TLcdTerrainProfileController terrainProfileController = new TLcdTerrainProfileController(); terrainProfileController.setProfileView(fProfileView); terrainProfileController.setForeground(new Color(70, 100, 50)); terrainProfileController.setGhostColor(Color.black);
ILcdProfileView is a viewing component intended to show a cross-sectional terrain profile. In the Terrain Analysis Engine, there is one implementation,
TLcdProfileViewJPanel. This implementation is an extension of
JPanel to show a cross-section of the terrain as shown in Figure 2, “Terrain cross-section with altitude at mouse location.”. This component has some additional functionality.
When left-clicking the mouse on the
TLcdProfileViewJPanel, a vertical line is shown on top of the terrain cross-section and the altitude at that point is shown. This is illustrated
in Figure 2, “Terrain cross-section with altitude at mouse location.”.
When right-clicking the mouse on the
TLcdProfileViewJPanel, a simple line-of-sight analysis is performed with as center point the point where the last left-click was performed along
the ghost line. Visible sections are indicated in red, as is illustrated in Figure 3, “Line-of-sight along the cross-section.”.
Distance calculations in the Terrain Analysis Engine are always performed on an ellipsoid or a plane. While this is sufficient
when calculating distances in the air, this might not be a good approximation for distances over land. To this end the
TLcdTerrainRulerController was created. This controller extends the
TLcdAdvancedMapRulerController and uses a
ALcdTerrainElevationProvider to gather elevation information on the points on the path between two points.
samples.tea.gxy.distance contains a sample which demonstrates the use of the
TLcdTerrainRulerController. Program: Creating a new
TLcdTerrainRulerController. shows how the ruler controller is created and how a terrain
elevation provider is assigned to it. The terrain elevation provider is setup with a model that contains elevation information.
In this sample the data is loaded from a DTED file which covers the area of the Alps in Northern Italy.

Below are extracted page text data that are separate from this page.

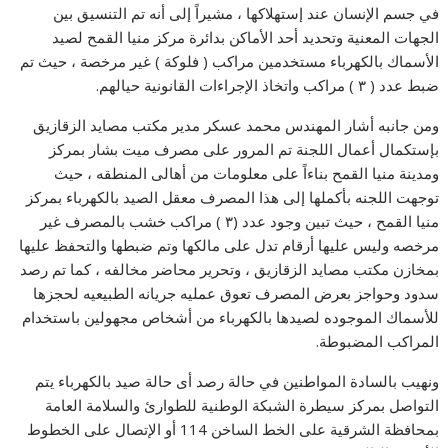
في جسم الإنسان عند إستهلاكها ، مشيراً إلى أنه تم التنسيق بين
الجهات المعنية وتحديد أحد الأماكن بدائرة مركز منيا القمح لصيد
الأسماك بالكهرباء مستخدمين مراكب ( فلوكة ) غير مرخصة ، حيث تم
ضبط عدد ( ٣ ) مراكب واتخاذ الإجراءات القانونية حيالهم.
ومن جانبه أشار المهندس محمد عسكر مدير مكتب مصايد الزقازيق
بإستكمال أعمال اللجنة تم المرور على مصرف ميت بشار بمركز
ومدينة منيا القمح بناءاً على معلومات من أهالى المنطقه ، حيث
توجهت اللجنه بأكملها إلى هذا المصرف معقل الصيد بالكهرباء بمركز
منيا القمح ، حيث تبين وجود عدد (٣ ) مراكب خشب بالمصرف غير
مرخصه وليس عليها أرقام تدل على مالكها وتم ضبطها والتحفظ عليها
بمخازن مكتب مصايد الزقازيق ، وتحرير محاضر مخالفه ، كما تم رصد
سدود وحواجز بعرض المصرف تعوق عمليه جريانه الطبيعيه لحجزها
للأسماك الموجوده لصيدها بالكهرباء من أشخاص مجهولين باستخدام
المراكب المضبوطة.
ونهيب بالسادة المواطنين في حالة رصد أى حالة صيد بالكهرباء يتم
التواصل بمركز سيطرة الشبكة الوطنية للطوارئ والسلامة العامة
بمحافظة الشرقية على الخط الساخن 114 أو الإتصال على الخطوط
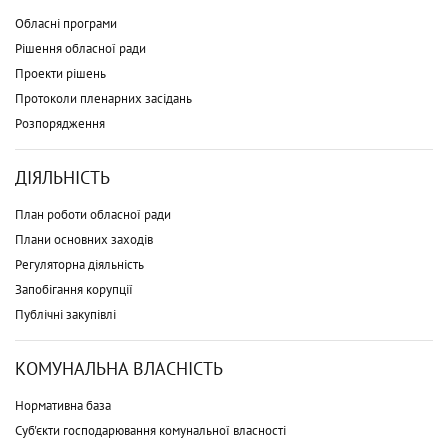
Обласні програми
Рішення обласної ради
Проекти рішень
Протоколи пленарних засідань
Розпорядження
ДІЯЛЬНІСТЬ
План роботи обласної ради
Плани основних заходів
Регуляторна діяльність
Запобігання корупції
Публічні закупівлі
КОМУНАЛЬНА ВЛАСНІСТЬ
Нормативна база
Суб'єкти господарювання комунальної власності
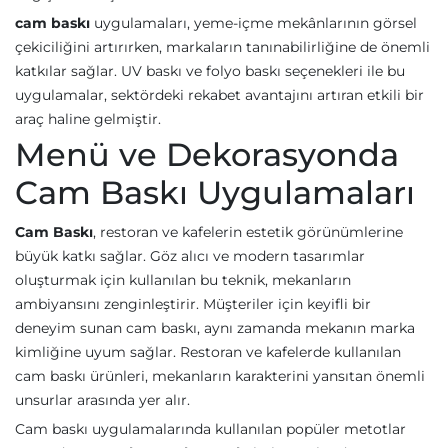
cam baskı
uygulamaları, yeme-içme mekânlarının görsel
çekiciliğini artırırken, markaların tanınabilirliğine de önemli
katkılar sağlar. UV baskı ve folyo baskı seçenekleri ile bu
uygulamalar, sektördeki rekabet avantajını artıran etkili bir
araç haline gelmiştir.
Menü ve Dekorasyonda
Cam Baskı Uygulamaları
Cam Baskı
, restoran ve kafelerin estetik görünümlerine
büyük katkı sağlar. Göz alıcı ve modern tasarımlar
oluşturmak için kullanılan bu teknik, mekanların
ambiyansını zenginleştirir. Müşteriler için keyifli bir
deneyim sunan cam baskı, aynı zamanda mekanın marka
kimliğine uyum sağlar. Restoran ve kafelerde kullanılan
cam baskı ürünleri, mekanların karakterini yansıtan önemli
unsurlar arasında yer alır.
Cam baskı uygulamalarında kullanılan popüler metotlar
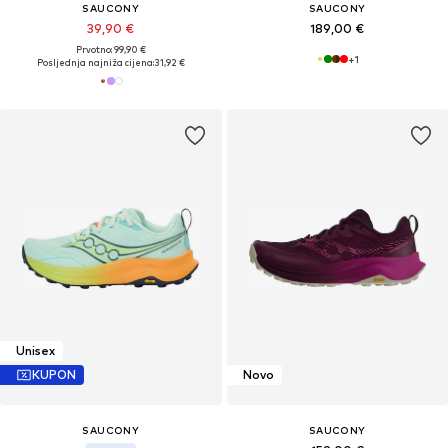
SAUCONY
SAUCONY
39,90 €
189,00 €
Prvotno: 99,90 €
+
1
Posljednja najniža cijena:
31,92 €
Unisex
KUPON
Novo
SAUCONY
SAUCONY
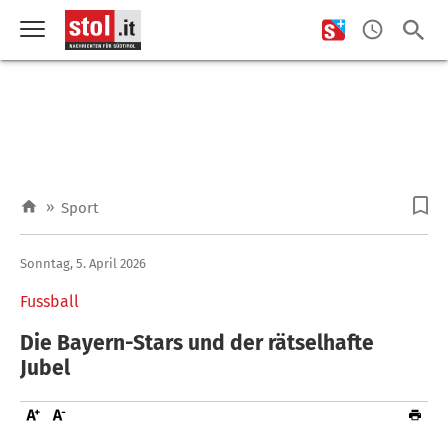
»
Sport
Sonntag, 5. April 2026
Fussball
Die Bayern-Stars und der rätselhafte
Jubel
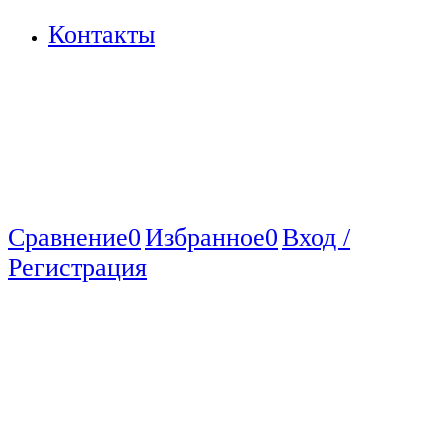
Контакты
Сравнение
0
Избранное
0
Вход /
Регистрация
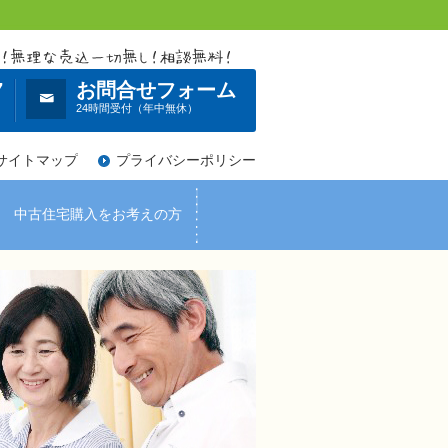
7
お問合せフォーム
）
24時間受付（年中無休）
サイトマップ
プライバシーポリシー
中古住宅購入をお考えの方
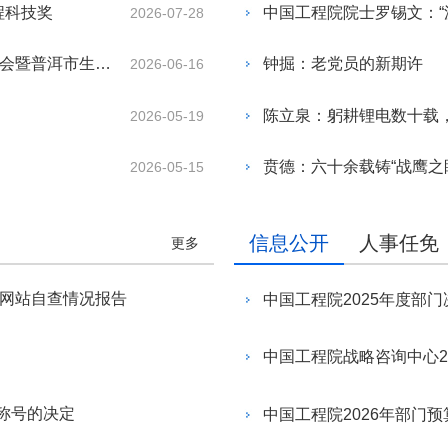
动。浙江省科协党组书记、副主
程科技奖
中国工程院院士罗锡文：“
2026-07-28
。
“澜沧生物制造产业高质量发展战略研究”项目启动会暨普洱市生物制造产业高质量发展研讨会召开
钟掘：老党员的新期许
2026-06-16
陈立泉：躬耕锂电数十载
2026-05-19
贲德：六十余载铸“战鹰之
2026-05-15
信息公开
人事任免
更多
府网站自查情况报告
中国工程院2025年度部门
中国工程院战略咨询中心2
称号的决定
中国工程院2026年部门预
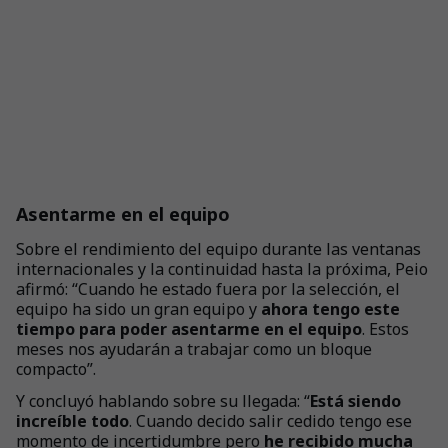
Asentarme en el equipo
Sobre el rendimiento del equipo durante las ventanas
internacionales y la continuidad hasta la próxima, Peio
afirmó: “Cuando he estado fuera por la selección, el
equipo ha sido un gran equipo y
ahora tengo este
tiempo para poder asentarme en el equipo
. Estos
meses nos ayudarán a trabajar como un bloque
compacto”.
Y concluyó hablando sobre su llegada: “
Está siendo
increíble todo
. Cuando decido salir cedido tengo ese
momento de incertidumbre pero
he recibido mucha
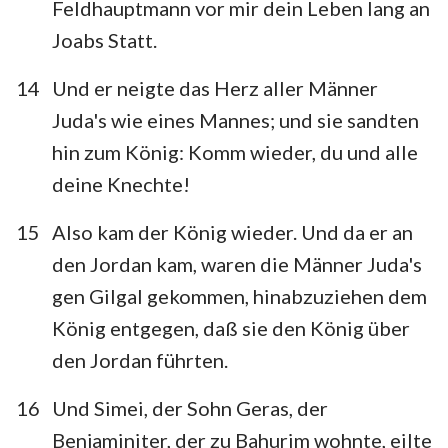
Feldhauptmann vor mir dein Leben lang an
Joabs Statt.
14
Und er neigte das Herz aller Männer
Juda's wie eines Mannes; und sie sandten
hin zum König: Komm wieder, du und alle
deine Knechte!
15
Also kam der König wieder. Und da er an
den Jordan kam, waren die Männer Juda's
gen Gilgal gekommen, hinabzuziehen dem
König entgegen, daß sie den König über
den Jordan führten.
16
Und Simei, der Sohn Geras, der
Benjaminiter, der zu Bahurim wohnte, eilte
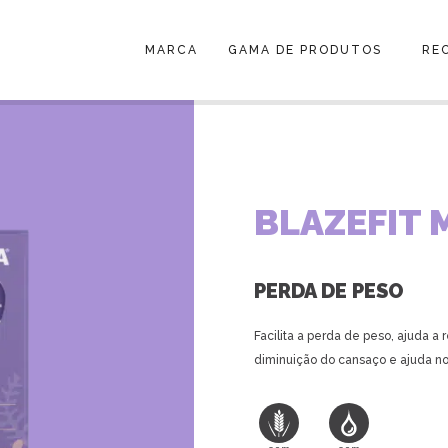
MARCA
GAMA DE PRODUTOS
RE
BLAZEFIT 
PERDA DE PESO
Facilita a perda de peso, ajuda a 
diminuição do cansaço e ajuda no 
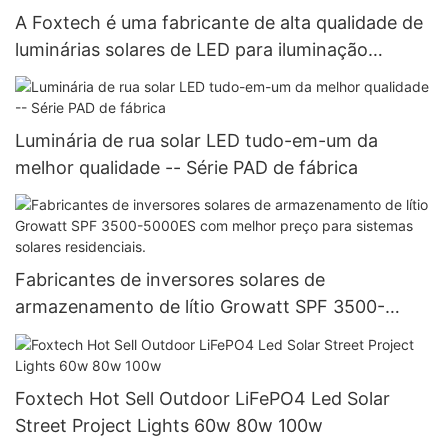
A Foxtech é uma fabricante de alta qualidade de
luminárias solares de LED para iluminação
pública, com potências de 30W, 50W, 60W, 80W
e 100W, ideais para projetos governamentais.
Luminária de rua solar LED tudo-em-um da
melhor qualidade -- Série PAD de fábrica
Fabricantes de inversores solares de
armazenamento de lítio Growatt SPF 3500-
5000ES com melhor preço para sistemas solares
residenciais.
Foxtech Hot Sell Outdoor LiFePO4 Led Solar
Street Project Lights 60w 80w 100w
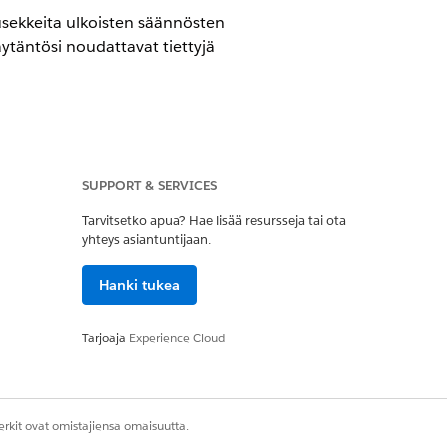
usekkeita ulkoisten säännösten
ytäntösi noudattavat tiettyjä
SUPPORT & SERVICES
ance -lisäosalla.
Tarvitsetko apua? Hae lisää resursseja tai ota
yhteys asiantuntijaan.
keusjoukko
Hanki tukea
n pääkäyttäjän käyttöoikeusjoukko
Tarjoaja
Experience Cloud
ääntelykehyksiä ja ehdottaakseen
äytäntötietueisiisi.
rkit ovat omistajiensa omaisuutta.
aatimusten noudattamisen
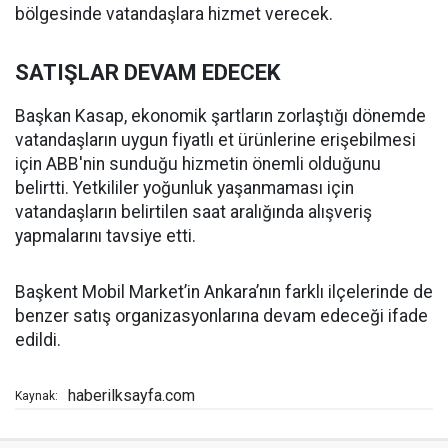
bölgesinde vatandaşlara hizmet verecek.
SATIŞLAR DEVAM EDECEK
Başkan Kasap, ekonomik şartların zorlaştığı dönemde
vatandaşların uygun fiyatlı et ürünlerine erişebilmesi
için ABB'nin sunduğu hizmetin önemli olduğunu
belirtti. Yetkililer yoğunluk yaşanmaması için
vatandaşların belirtilen saat aralığında alışveriş
yapmalarını tavsiye etti.
Başkent Mobil Market’in Ankara’nın farklı ilçelerinde de
benzer satış organizasyonlarına devam edeceği ifade
edildi.
haberilksayfa.com
Kaynak:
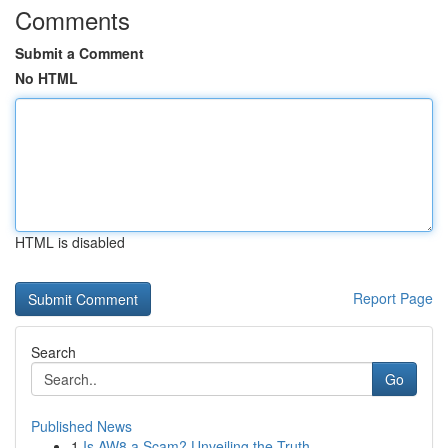
Comments
Submit a Comment
No HTML
HTML is disabled
Report Page
Search
Go
Published News
1
Is AW8 a Scam? Unveiling the Truth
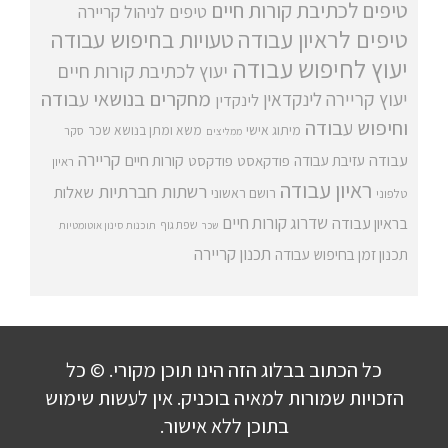
טיפים לכתיבת קורות חיים
טיפים לניהול קריירה
טיפים לראיון עבודה
טעויות בחיפוש עבודה
יעוץ לחיפוש עבודה
יעוץ לכתיבת קורות חיים
מחקרים בנושאי עבודה
יעוץ קריירה
לינקדאין
לינקדין
וחיפוש עבודה
מיתוג אישי
משא ומתן בנושא שכר
סקר
ממליצים
קריירה
עבודה
קורות חיים
עזיבת עבודה
פודקאסט
פודקסט
ראיון
ראיון עבודה
רשתות חברתיות
שאלות
רושם ראשוני
טלפוני
שדרוג קורות חיים
בראיון עבודה
שפת גוף
שכר
תוכנות סינון אוטומטיות
תכנון קריירה
תכנון זמן בחיפוש עבודה
כל הכתוב בבלוג הזה הינו תוכן מקורי. © כל
הזכויות שמורות למאיה בוכניק. אין לעשות שימוש
בתוכן ללא אישור.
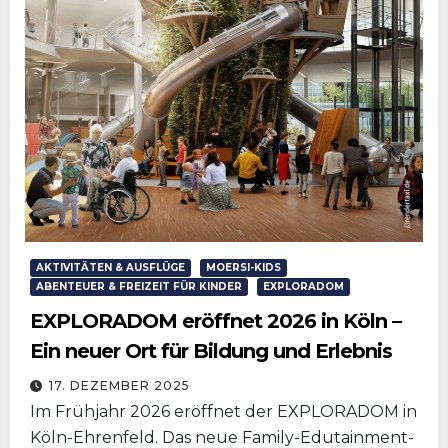
AKTIVITÄTEN & AUSFLÜGE
MOERSI-KIDS
ABENTEUER & FREIZEIT FÜR KINDER
EXPLORADOM
EXPLORADOM eröffnet 2026 in Köln –
Ein neuer Ort für Bildung und Erlebnis
17. DEZEMBER 2025
Im Frühjahr 2026 eröffnet der EXPLORADOM in
Köln-Ehrenfeld. Das neue Family-Edutainment-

fTerrainRulerController = new TLcdTerrainRulerController(); fTerrainRulerController.setTerrainElevationProvider( new TLcdGXYViewBasedTerrainElevationProvider(getView(), new TLcdFixedLevelBasedRasterElevationProvider())); fTerrainRulerController.setSnappables(toolBar.getSnappables());
TLcdAdvancedMapRulerController has multiple modes to define a path between two points. Two of those modes can be chosen
in the sample as shown in Program: Setting a mode on
TLcdAdvancedMapRulerController.. The geodetic mode will follow the shortest path on the ellipsoid between the two points, while the rhumbline mode will follow
a path of constant azimuth. This path is discretisized and the elevation is sampled on the intermediate points. The terrain
distance is then computed using the theorem of Pythagoras. This ensures that distances taking terrain into account are greater
than distances not taking the terrain into account. Note however that due to effect of the terrain the geodetic path is no
longer garantueed to return the shortest distance between the two points as a highly elevated point may be on the geodetic
path while it is not in the rhumbline path. Keep in mind that unknown or invalid elevation values can be found during the
measurement. In this case, the terrain distance cannot be calculated and will remain "Unknown".
The use terrain property, see Program: Taking terrain into account or not., enables you to switch taking the terrain into account. When set to false the ruler controller will revert to the behavior
TLcdAdvancedMapRulerController for distance calculations. Figure 4, “Air distance and distance over terrain.” demonstrates the difference: on the left is the distance between the two points in the air, while the measurement on the
right takes into account the terrain beneath the path between the two points.